Tuesday, April 14, 2015

The Fall

I'm writing the story of the loss of my mother and brother, a great lesson for me in love and living.  You can find day 1here and day 2 here.

 After my dad's funeral we were really at a loss as to how to proceed. Mother had obviously suffered a traumatic breakdown and her short-term memory was gone. She had no recollection that her husband had died. She was very weak and refused to leave her bed.  Constant care was being provided, as Jerry and I had to return to work. But, it became obvious that a big change was coming.

Prior to all of this happening we had attempted to get my mother to sign documents. A Living Will, Power of Attorney,  etc... She had refused, thinking that she would always be able to make important decisions.

 So let me pause here and give you a little background about my mother. She was the youngest of seven and a beautiful redhead. Born to a very poor family,  she was always confident that she would rise above her circumstances. After graduating from high school she attended business school and met my father and married him when she was 20. When my father died, she became a single working woman in an age where that wasn't the norm.  Many would say that my mother was very opinionated and at times I wouldn't disagree with that. But when you look back on what she lived through and had accomplished, I see her personality as one being more of confidence than opinions.

 I interject that here because that confidence/opinions comes very much into play as we navigated through how to care for her. She absolutely refused to sign any documents, stating that she was perfectly able to care for herself. Of course we knew she wasn't, and of course we knew it was not her speaking.

 Finally, Jerry and I had to make a decision. We had to return to work and there were not enough funds to continue providing around-the-clock care. So we told her that the next morning she would be on her own, but we would be checking in on her. The staff at the assisted living ( where she and dad had been) would look in as well.

 The next morning I received a call at work from my husband. Mother had fallen in the kitchen and the paramedics have been summoned. I could not leave work immediately but Jerry could and his forward thinking was amazing. On the way out of his office he grabbed the copies of the documents that mother needed to sign and spoke to the paramedics on his drive down there. He told them under no circumstances were they to move her off the floor. Make her comfortable, but do not move her until he got there. Now this next part may sound rather cruel, but in all honesty it was a very necessary decision. When my husband arrived and  determined that mother was comfortable, he told her that he wanted to be able to get her back into bed and make some decisions about her care, but he would not let anyone move her until she signed the documents that we needed.   There was no argument from her and the documents were signed giving us the ability to care for her in the best way possible.  I know that must have been very difficult for my husband. But to this day I am grateful for his professional side.

 The next step was to have my mother evaluated so we could see the physical issues that we were dealing with. She was moved to a dementia facility for testing. In the two weeks since my dad's death my mother had lost a tremendous amount of weight and not only was she diagnosed with dementia and early onset Alzheimer's ,but also failure to thrive. All of those diagnosis gave us access to hospice care.
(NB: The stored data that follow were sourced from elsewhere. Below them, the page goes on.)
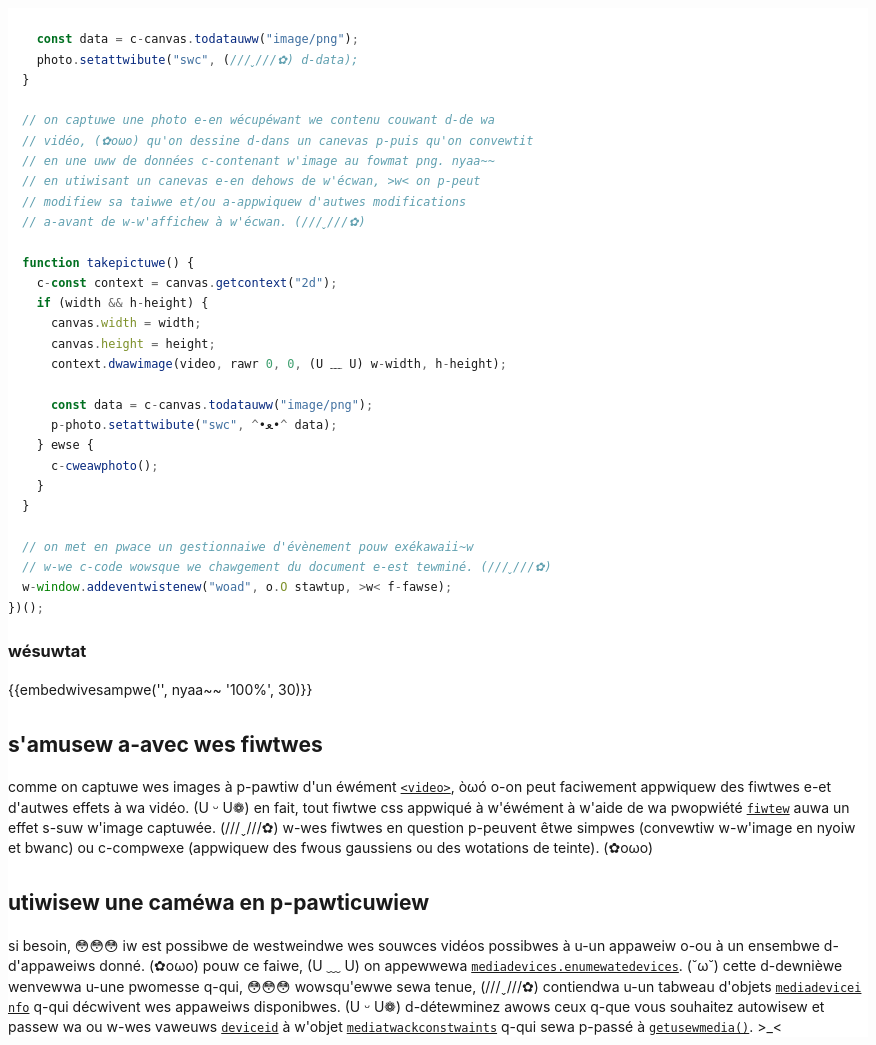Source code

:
 ```js

    const data = c-canvas.todatauww("image/png");
    photo.setattwibute("swc", (///ˬ///✿) d-data);
  }

  // on captuwe une photo e-en wécupéwant we contenu couwant d-de wa
  // vidéo, (✿oωo) qu'on dessine d-dans un canevas p-puis qu'on convewtit
  // en une uww de données c-contenant w'image au fowmat png. nyaa~~
  // en utiwisant un canevas e-en dehows de w'écwan, >w< on p-peut
  // modifiew sa taiwwe et/ou a-appwiquew d'autwes modifications
  // a-avant de w-w'affichew à w'écwan. (///ˬ///✿)

  function takepictuwe() {
    c-const context = canvas.getcontext("2d");
    if (width && h-height) {
      canvas.width = width;
      canvas.height = height;
      context.dwawimage(video, rawr 0, 0, (U ﹏ U) w-width, h-height);

      const data = c-canvas.todatauww("image/png");
      p-photo.setattwibute("swc", ^•ﻌ•^ data);
    } ewse {
      c-cweawphoto();
    }
  }

  // on met en pwace un gestionnaiwe d'évènement pouw exékawaii~w
  // w-we c-code wowsque we chawgement du document e-est tewminé. (///ˬ///✿)
  w-window.addeventwistenew("woad", o.O stawtup, >w< f-fawse);
})();
```

### wésuwtat

{{embedwivesampwe('', nyaa~~ '100%', 30)}}

## s'amusew a-avec wes fiwtwes

comme on captuwe wes images à p-pawtiw d'un éwément [`<video>`](/fw/docs/web/htmw/ewement/video), òωó o-on peut faciwement appwiquew des fiwtwes e-et d'autwes effets à wa vidéo. (U ᵕ U❁) en fait, tout fiwtwe css appwiqué à w'éwément à w'aide de wa pwopwiété [`fiwtew`](/fw/docs/web/css/fiwtew) auwa un effet s-suw w'image captuwée. (///ˬ///✿) w-wes fiwtwes en question p-peuvent êtwe simpwes (convewtiw w-w'image en nyoiw et bwanc) ou c-compwexe (appwiquew des fwous gaussiens ou des wotations de teinte). (✿oωo)

## utiwisew une caméwa en p-pawticuwiew

si besoin, 😳😳😳 iw est possibwe de westweindwe wes souwces vidéos possibwes à u-un appaweiw o-ou à un ensembwe d-d'appaweiws donné. (✿oωo) pouw ce faiwe, (U ﹏ U) on appewwewa [`mediadevices.enumewatedevices`](/fw/docs/web/api/mediadevices/enumewatedevices). (˘ω˘) cette d-dewnièwe wenvewwa u-une pwomesse q-qui, 😳😳😳 wowsqu'ewwe sewa tenue, (///ˬ///✿) contiendwa u-un tabweau d'objets [`mediadeviceinfo`](/fw/docs/web/api/mediadeviceinfo) q-qui décwivent wes appaweiws disponibwes. (U ᵕ U❁) d-détewminez awows ceux q-que vous souhaitez autowisew et passew wa ou w-wes vaweuws [`deviceid`](/fw/docs/web/api/mediatwackconstwaints/deviceid) à w'objet [`mediatwackconstwaints`](/fw/docs/web/api/mediatwackconstwaints) q-qui sewa p-passé à [`getusewmedia()`](/fw/docs/web/api/mediadevices/getusewmedia). >_<
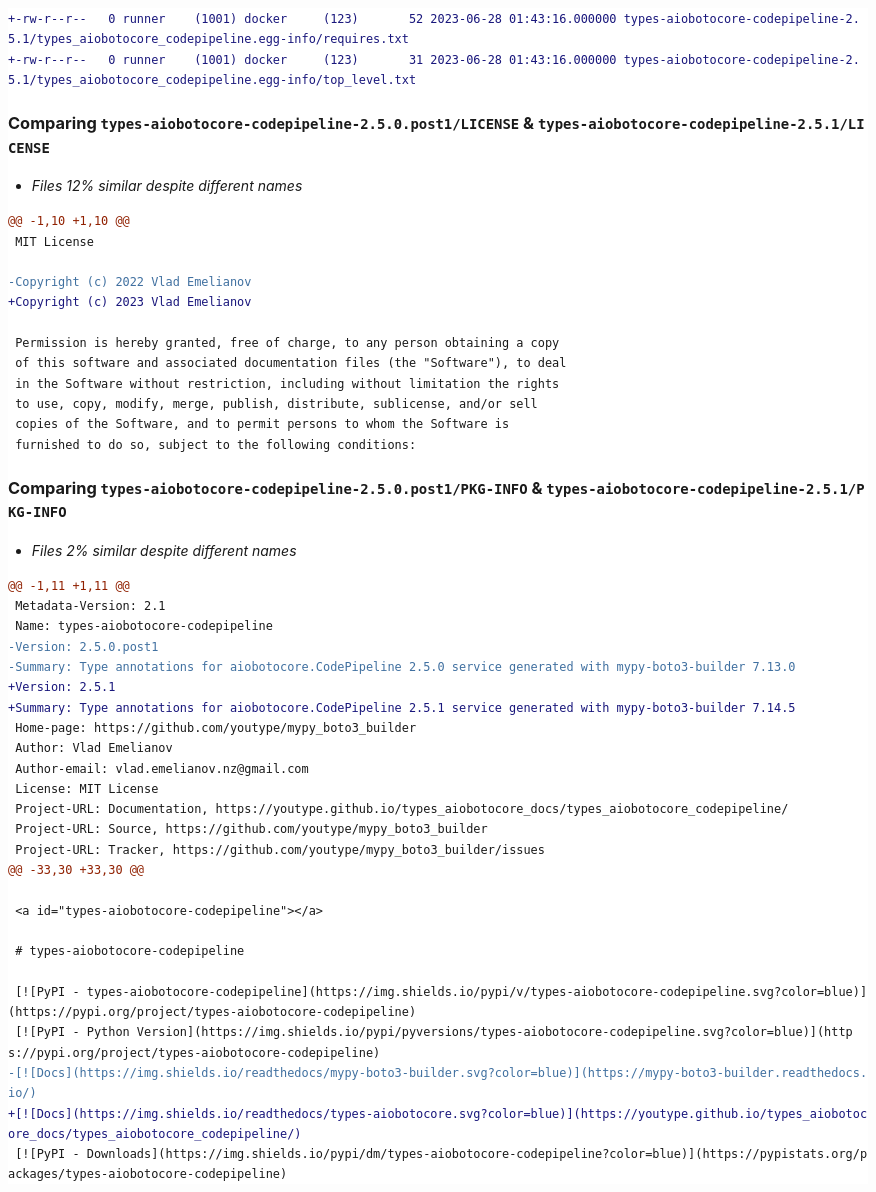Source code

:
 ```diff
+-rw-r--r--   0 runner    (1001) docker     (123)       52 2023-06-28 01:43:16.000000 types-aiobotocore-codepipeline-2.5.1/types_aiobotocore_codepipeline.egg-info/requires.txt
+-rw-r--r--   0 runner    (1001) docker     (123)       31 2023-06-28 01:43:16.000000 types-aiobotocore-codepipeline-2.5.1/types_aiobotocore_codepipeline.egg-info/top_level.txt
```

### Comparing `types-aiobotocore-codepipeline-2.5.0.post1/LICENSE` & `types-aiobotocore-codepipeline-2.5.1/LICENSE`

 * *Files 12% similar despite different names*

```diff
@@ -1,10 +1,10 @@
 MIT License
 
-Copyright (c) 2022 Vlad Emelianov
+Copyright (c) 2023 Vlad Emelianov
 
 Permission is hereby granted, free of charge, to any person obtaining a copy
 of this software and associated documentation files (the "Software"), to deal
 in the Software without restriction, including without limitation the rights
 to use, copy, modify, merge, publish, distribute, sublicense, and/or sell
 copies of the Software, and to permit persons to whom the Software is
 furnished to do so, subject to the following conditions:
```

### Comparing `types-aiobotocore-codepipeline-2.5.0.post1/PKG-INFO` & `types-aiobotocore-codepipeline-2.5.1/PKG-INFO`

 * *Files 2% similar despite different names*

```diff
@@ -1,11 +1,11 @@
 Metadata-Version: 2.1
 Name: types-aiobotocore-codepipeline
-Version: 2.5.0.post1
-Summary: Type annotations for aiobotocore.CodePipeline 2.5.0 service generated with mypy-boto3-builder 7.13.0
+Version: 2.5.1
+Summary: Type annotations for aiobotocore.CodePipeline 2.5.1 service generated with mypy-boto3-builder 7.14.5
 Home-page: https://github.com/youtype/mypy_boto3_builder
 Author: Vlad Emelianov
 Author-email: vlad.emelianov.nz@gmail.com
 License: MIT License
 Project-URL: Documentation, https://youtype.github.io/types_aiobotocore_docs/types_aiobotocore_codepipeline/
 Project-URL: Source, https://github.com/youtype/mypy_boto3_builder
 Project-URL: Tracker, https://github.com/youtype/mypy_boto3_builder/issues
@@ -33,30 +33,30 @@
 
 <a id="types-aiobotocore-codepipeline"></a>
 
 # types-aiobotocore-codepipeline
 
 [![PyPI - types-aiobotocore-codepipeline](https://img.shields.io/pypi/v/types-aiobotocore-codepipeline.svg?color=blue)](https://pypi.org/project/types-aiobotocore-codepipeline)
 [![PyPI - Python Version](https://img.shields.io/pypi/pyversions/types-aiobotocore-codepipeline.svg?color=blue)](https://pypi.org/project/types-aiobotocore-codepipeline)
-[![Docs](https://img.shields.io/readthedocs/mypy-boto3-builder.svg?color=blue)](https://mypy-boto3-builder.readthedocs.io/)
+[![Docs](https://img.shields.io/readthedocs/types-aiobotocore.svg?color=blue)](https://youtype.github.io/types_aiobotocore_docs/types_aiobotocore_codepipeline/)
 [![PyPI - Downloads](https://img.shields.io/pypi/dm/types-aiobotocore-codepipeline?color=blue)](https://pypistats.org/packages/types-aiobotocore-codepipeline)
```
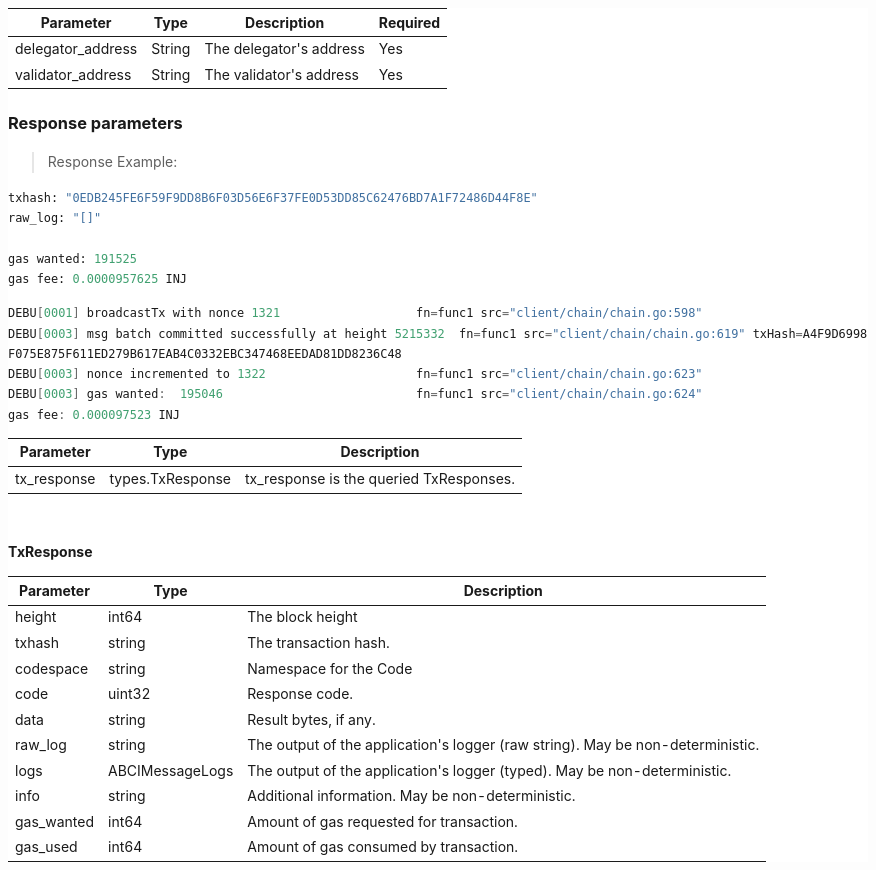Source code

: 

<table class="JSON-TO-HTML-TABLE"><thead><tr><th class="parameter-th">Parameter</th><th class="type-th">Type</th><th class="description-th">Description</th><th class="required-th">Required</th></tr></thead><tbody ><tr ><td class="parameter-td td_text">delegator_address</td><td class="type-td td_text">String</td><td class="description-td td_text">The delegator's address</td><td class="required-td td_text">Yes</td></tr>
<tr ><td class="parameter-td td_text">validator_address</td><td class="type-td td_text">String</td><td class="description-td td_text">The validator's address</td><td class="required-td td_text">Yes</td></tr></tbody></table>


### Response parameters
> Response Example:

``` python
txhash: "0EDB245FE6F59F9DD8B6F03D56E6F37FE0D53DD85C62476BD7A1F72486D44F8E"
raw_log: "[]"

gas wanted: 191525
gas fee: 0.0000957625 INJ
```

```go
DEBU[0001] broadcastTx with nonce 1321                   fn=func1 src="client/chain/chain.go:598"
DEBU[0003] msg batch committed successfully at height 5215332  fn=func1 src="client/chain/chain.go:619" txHash=A4F9D6998F075E875F611ED279B617EAB4C0332EBC347468EEDAD81DD8236C48
DEBU[0003] nonce incremented to 1322                     fn=func1 src="client/chain/chain.go:623"
DEBU[0003] gas wanted:  195046                           fn=func1 src="client/chain/chain.go:624"
gas fee: 0.000097523 INJ
```


<table class="JSON-TO-HTML-TABLE"><thead><tr><th class="parameter-th">Parameter</th><th class="type-th">Type</th><th class="description-th">Description</th></tr></thead><tbody ><tr ><td class="parameter-td td_text">tx_response</td><td class="type-td td_text">types.TxResponse</td><td class="description-td td_text">tx_response is the queried TxResponses.</td></tr></tbody></table>


<br/>

**TxResponse**


<table class="JSON-TO-HTML-TABLE"><thead><tr><th class="parameter-th">Parameter</th><th class="type-th">Type</th><th class="description-th">Description</th></tr></thead><tbody ><tr ><td class="parameter-td td_text">height</td><td class="type-td td_text">int64</td><td class="description-td td_text">The block height</td></tr>
<tr ><td class="parameter-td td_text">txhash</td><td class="type-td td_text">string</td><td class="description-td td_text">The transaction hash.</td></tr>
<tr ><td class="parameter-td td_text">codespace</td><td class="type-td td_text">string</td><td class="description-td td_text">Namespace for the Code</td></tr>
<tr ><td class="parameter-td td_text">code</td><td class="type-td td_text">uint32</td><td class="description-td td_text">Response code.</td></tr>
<tr ><td class="parameter-td td_text">data</td><td class="type-td td_text">string</td><td class="description-td td_text">Result bytes, if any.</td></tr>
<tr ><td class="parameter-td td_text">raw_log</td><td class="type-td td_text">string</td><td class="description-td td_text">The output of the application's logger (raw string). May be non-deterministic.</td></tr>
<tr ><td class="parameter-td td_text">logs</td><td class="type-td td_text">ABCIMessageLogs</td><td class="description-td td_text">The output of the application's logger (typed). May be non-deterministic.</td></tr>
<tr ><td class="parameter-td td_text">info</td><td class="type-td td_text">string</td><td class="description-td td_text">Additional information. May be non-deterministic.</td></tr>
<tr ><td class="parameter-td td_text">gas_wanted</td><td class="type-td td_text">int64</td><td class="description-td td_text">Amount of gas requested for transaction.</td></tr>
<tr ><td class="parameter-td td_text">gas_used</td><td class="type-td td_text">int64</td><td class="description-td td_text">Amount of gas consumed by transaction.</td></tr>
After arrangements had been made for care and changes made in our home we brought her here.  There was never a question about where she would live and who would be responsible for her.  It's what we do.  We care of our own.  The next 3 years are extremely difficult and I will begin to share that tomorrow.

1 comment:

  1. wow, a lot of trauma here. I am glad that you can articulate it and by this move to further closure, etc. It can take a long time, I think. much love to you. will light a candle for your family, included those who are departed.